> [INSTRUCTIONS FOR THE TASK]
With the first line as the start and the line containing "práctica es el" as the end, write out every line of the records exactly.

> [EXTRACTED INFORMATION]

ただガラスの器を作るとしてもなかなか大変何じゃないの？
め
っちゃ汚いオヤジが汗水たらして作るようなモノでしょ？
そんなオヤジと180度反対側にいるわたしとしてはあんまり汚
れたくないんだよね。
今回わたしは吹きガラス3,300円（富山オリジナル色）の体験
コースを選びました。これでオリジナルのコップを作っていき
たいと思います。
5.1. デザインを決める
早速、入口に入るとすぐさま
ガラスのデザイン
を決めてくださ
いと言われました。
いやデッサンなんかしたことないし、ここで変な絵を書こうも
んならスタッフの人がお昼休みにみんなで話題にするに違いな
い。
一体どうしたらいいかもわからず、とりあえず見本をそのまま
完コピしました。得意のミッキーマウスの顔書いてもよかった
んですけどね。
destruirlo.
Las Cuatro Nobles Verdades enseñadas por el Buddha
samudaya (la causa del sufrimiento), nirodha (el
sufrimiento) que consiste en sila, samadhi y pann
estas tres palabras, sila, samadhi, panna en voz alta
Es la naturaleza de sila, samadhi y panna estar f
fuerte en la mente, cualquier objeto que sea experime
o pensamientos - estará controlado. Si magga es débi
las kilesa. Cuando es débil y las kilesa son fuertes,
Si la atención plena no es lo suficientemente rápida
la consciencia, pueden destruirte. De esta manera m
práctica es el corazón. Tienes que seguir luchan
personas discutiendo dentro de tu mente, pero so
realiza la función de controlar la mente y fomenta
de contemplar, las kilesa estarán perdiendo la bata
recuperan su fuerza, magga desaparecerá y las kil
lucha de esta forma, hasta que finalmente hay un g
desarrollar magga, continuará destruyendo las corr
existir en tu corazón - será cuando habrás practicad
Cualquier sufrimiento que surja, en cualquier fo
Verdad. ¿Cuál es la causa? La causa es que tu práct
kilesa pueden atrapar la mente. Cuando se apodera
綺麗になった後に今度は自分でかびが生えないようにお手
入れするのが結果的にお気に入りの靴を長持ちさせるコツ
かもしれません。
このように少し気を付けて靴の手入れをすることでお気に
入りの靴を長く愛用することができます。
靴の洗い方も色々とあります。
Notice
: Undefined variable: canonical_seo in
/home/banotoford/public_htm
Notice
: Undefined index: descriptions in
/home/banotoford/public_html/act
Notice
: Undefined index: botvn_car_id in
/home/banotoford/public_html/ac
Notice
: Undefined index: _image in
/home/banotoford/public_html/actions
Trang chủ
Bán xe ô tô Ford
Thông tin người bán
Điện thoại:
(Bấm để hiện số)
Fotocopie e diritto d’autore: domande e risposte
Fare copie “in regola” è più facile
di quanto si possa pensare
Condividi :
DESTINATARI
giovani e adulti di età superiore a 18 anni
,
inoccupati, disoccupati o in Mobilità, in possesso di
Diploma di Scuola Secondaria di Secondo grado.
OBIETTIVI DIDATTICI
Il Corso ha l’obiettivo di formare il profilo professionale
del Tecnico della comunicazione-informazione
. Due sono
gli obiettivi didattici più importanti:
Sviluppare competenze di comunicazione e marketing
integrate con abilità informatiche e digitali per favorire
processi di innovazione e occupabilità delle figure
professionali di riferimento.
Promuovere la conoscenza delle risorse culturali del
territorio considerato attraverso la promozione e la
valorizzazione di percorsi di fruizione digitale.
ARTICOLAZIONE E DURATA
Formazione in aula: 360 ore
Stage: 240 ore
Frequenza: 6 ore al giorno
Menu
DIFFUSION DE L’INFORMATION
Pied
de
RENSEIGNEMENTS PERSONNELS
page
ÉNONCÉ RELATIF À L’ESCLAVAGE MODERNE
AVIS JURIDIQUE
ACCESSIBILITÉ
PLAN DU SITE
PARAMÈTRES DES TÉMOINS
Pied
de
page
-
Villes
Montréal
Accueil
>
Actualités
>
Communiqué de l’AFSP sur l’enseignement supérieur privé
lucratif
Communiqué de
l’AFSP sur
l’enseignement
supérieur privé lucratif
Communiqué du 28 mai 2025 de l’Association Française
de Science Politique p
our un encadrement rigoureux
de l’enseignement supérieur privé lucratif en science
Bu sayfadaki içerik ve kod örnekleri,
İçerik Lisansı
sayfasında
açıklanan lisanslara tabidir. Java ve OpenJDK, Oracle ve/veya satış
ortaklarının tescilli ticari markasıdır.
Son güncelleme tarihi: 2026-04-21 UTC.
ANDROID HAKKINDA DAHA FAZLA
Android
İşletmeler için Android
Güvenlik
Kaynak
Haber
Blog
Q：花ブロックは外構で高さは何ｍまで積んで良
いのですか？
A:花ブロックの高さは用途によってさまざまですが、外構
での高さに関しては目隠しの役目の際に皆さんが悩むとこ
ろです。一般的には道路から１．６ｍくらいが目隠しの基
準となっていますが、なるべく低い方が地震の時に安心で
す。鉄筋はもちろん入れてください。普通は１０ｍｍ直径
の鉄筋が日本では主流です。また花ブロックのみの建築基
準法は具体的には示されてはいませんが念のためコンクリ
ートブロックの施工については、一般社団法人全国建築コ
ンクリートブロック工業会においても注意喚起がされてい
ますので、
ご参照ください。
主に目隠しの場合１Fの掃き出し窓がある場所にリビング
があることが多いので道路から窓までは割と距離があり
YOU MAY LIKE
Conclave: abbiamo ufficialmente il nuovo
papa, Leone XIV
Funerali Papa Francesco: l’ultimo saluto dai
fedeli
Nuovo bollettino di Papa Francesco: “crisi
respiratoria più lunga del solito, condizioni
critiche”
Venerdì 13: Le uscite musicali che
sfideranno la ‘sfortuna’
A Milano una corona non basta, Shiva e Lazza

> [WRITTEN RESPONSE]
ただガラスの器を作るとしてもなかなか大変何じゃないの？
め
っちゃ汚いオヤジが汗水たらして作るようなモノでしょ？
そんなオヤジと180度反対側にいるわたしとしてはあんまり汚
れたくないんだよね。
今回わたしは吹きガラス3,300円（富山オリジナル色）の体験
コースを選びました。これでオリジナルのコップを作っていき
たいと思います。
5.1. デザインを決める
早速、入口に入るとすぐさま
ガラスのデザイン
を決めてくださ
いと言われました。
いやデッサンなんかしたことないし、ここで変な絵を書こうも
んならスタッフの人がお昼休みにみんなで話題にするに違いな
い。
一体どうしたらいいかもわからず、とりあえず見本をそのまま
完コピしました。得意のミッキーマウスの顔書いてもよかった
んですけどね。
destruirlo.
Las Cuatro Nobles Verdades enseñadas por el Buddha
samudaya (la causa del sufrimiento), nirodha (el
sufrimiento) que consiste en sila, samadhi y pann
estas tres palabras, sila, samadhi, panna en voz alta
Es la naturaleza de sila, samadhi y panna estar f
fuerte en la mente, cualquier objeto que sea experime
o pensamientos - estará controlado. Si magga es débi
las kilesa. Cuando es débil y las kilesa son fuertes,
Si la atención plena no es lo suficientemente rápida
la consciencia, pueden destruirte. De esta manera m
práctica es el corazón. Tienes que seguir luchan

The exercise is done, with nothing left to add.